Share this event
Lunchtime Talk: PAC to the Past
1pm - 1:30pm, Free and Open to All
Join one of our Looe Street Detectives Anne Corry, for an in depth talk about the research techniques and facts uncovered by our detectives about the history of the area surrounding 38 Looe Street.
Anne has completed hours of research not only for the Plymouth Arts Centre but also for The Box, having just completed research for Devon History Society on the centenary of the Women’s Suffrage movement.
This talk is part of the visual arts programme for Looe Street Detectives exhibition, currently on show in the PAC galleries.
This talk traces the history of Batter Street Church and some of the people who helped found it.

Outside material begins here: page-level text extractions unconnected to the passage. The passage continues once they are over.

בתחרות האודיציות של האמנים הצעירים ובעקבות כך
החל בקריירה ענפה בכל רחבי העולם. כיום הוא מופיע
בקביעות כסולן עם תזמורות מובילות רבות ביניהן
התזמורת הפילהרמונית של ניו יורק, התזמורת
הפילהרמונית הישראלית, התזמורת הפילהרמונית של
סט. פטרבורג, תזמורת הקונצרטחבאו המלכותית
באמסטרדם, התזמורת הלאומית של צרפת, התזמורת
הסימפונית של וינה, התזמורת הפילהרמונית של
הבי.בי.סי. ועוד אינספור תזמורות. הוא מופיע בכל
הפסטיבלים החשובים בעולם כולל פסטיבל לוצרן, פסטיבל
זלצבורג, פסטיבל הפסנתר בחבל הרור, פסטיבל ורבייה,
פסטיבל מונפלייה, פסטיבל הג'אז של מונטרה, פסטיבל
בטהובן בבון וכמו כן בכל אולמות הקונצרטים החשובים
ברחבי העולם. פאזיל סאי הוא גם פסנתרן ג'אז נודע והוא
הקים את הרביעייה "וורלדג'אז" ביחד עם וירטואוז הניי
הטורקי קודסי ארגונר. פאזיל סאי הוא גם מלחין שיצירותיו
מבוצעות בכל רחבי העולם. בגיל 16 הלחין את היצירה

Batter Street Congregational Church 1704 – 1924
Until 1689 all church services had to conform to the Book of Common Prayer of the Church of England. Non-conformists, clergy or laity, risked prosecution and imprisonment for holding any other kind of service, so they had to meet in secret. The Toleration Act of 1689 allowed Protestant non-conformists to meet openly. In 1704 the various groups in Plymouth came together and built a church in Batter Street not far from the fashionable centre of Plymouth and on the site of the old Pope’s Head Inn. The church lasted until it was sold in 1924 to make way for the Virginia House Settlement.